*** Exercise data Section Begins ***

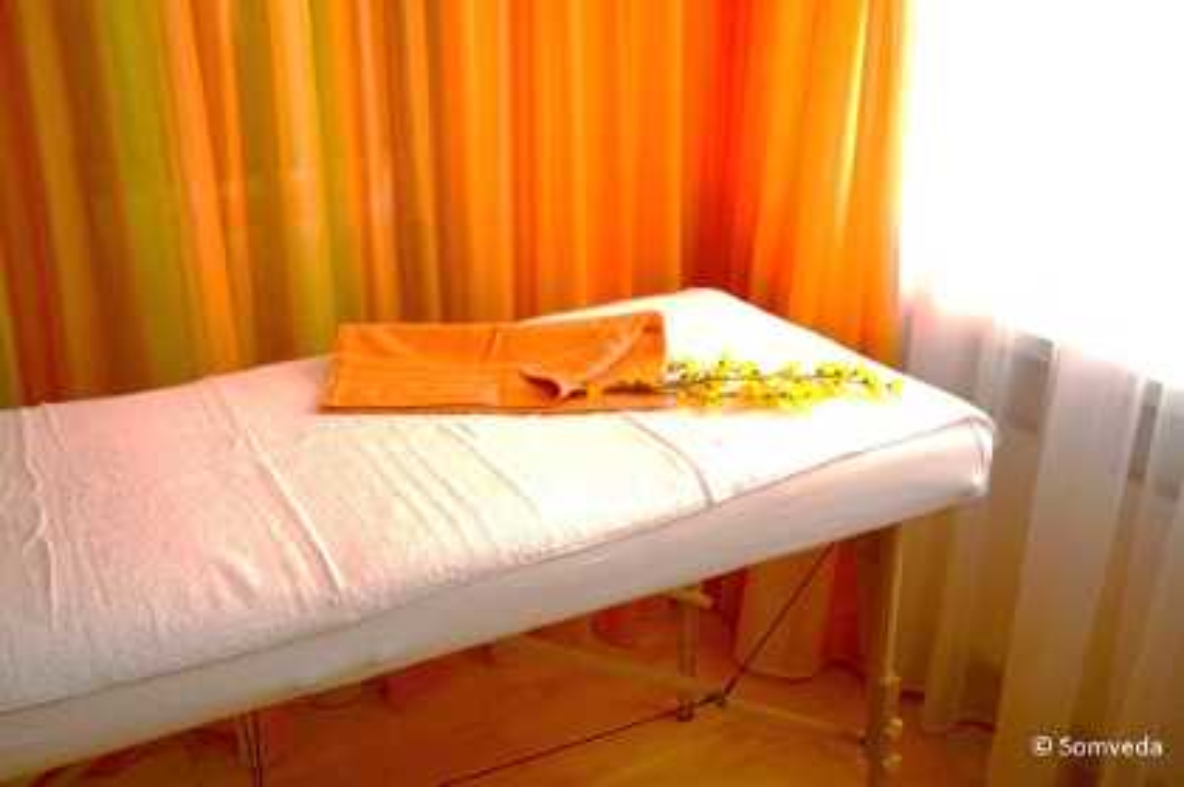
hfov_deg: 28.1
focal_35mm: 72
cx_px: 592
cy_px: 394
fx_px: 2365
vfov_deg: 18.9
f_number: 5
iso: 200
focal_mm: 48
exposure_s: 1/60
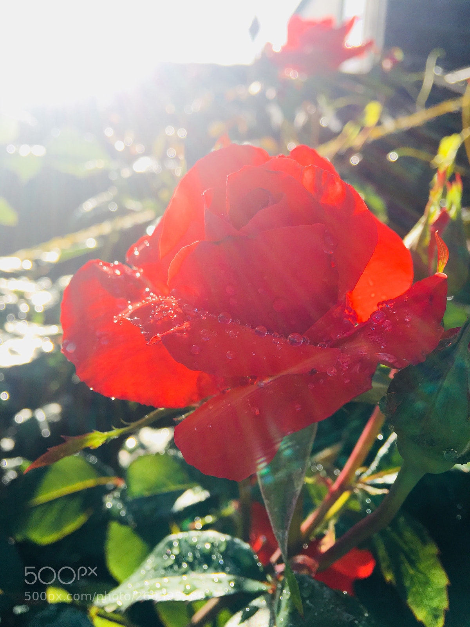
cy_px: 314
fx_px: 525
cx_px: 235
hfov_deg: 48.2
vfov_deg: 61.7
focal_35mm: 29
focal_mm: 4.15
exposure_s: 1/705
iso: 25
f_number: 2.2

*** Exercise data Section Ends ***

- Required action
The copy you write must hold every record verbatim and none of the pictures.

- Task solution
hfov_deg: 28.1
focal_35mm: 72
cx_px: 592
cy_px: 394
fx_px: 2365
vfov_deg: 18.9
f_number: 5
iso: 200
focal_mm: 48
exposure_s: 1/60
cy_px: 314
fx_px: 525
cx_px: 235
hfov_deg: 48.2
vfov_deg: 61.7
focal_35mm: 29
focal_mm: 4.15
exposure_s: 1/705
iso: 25
f_number: 2.2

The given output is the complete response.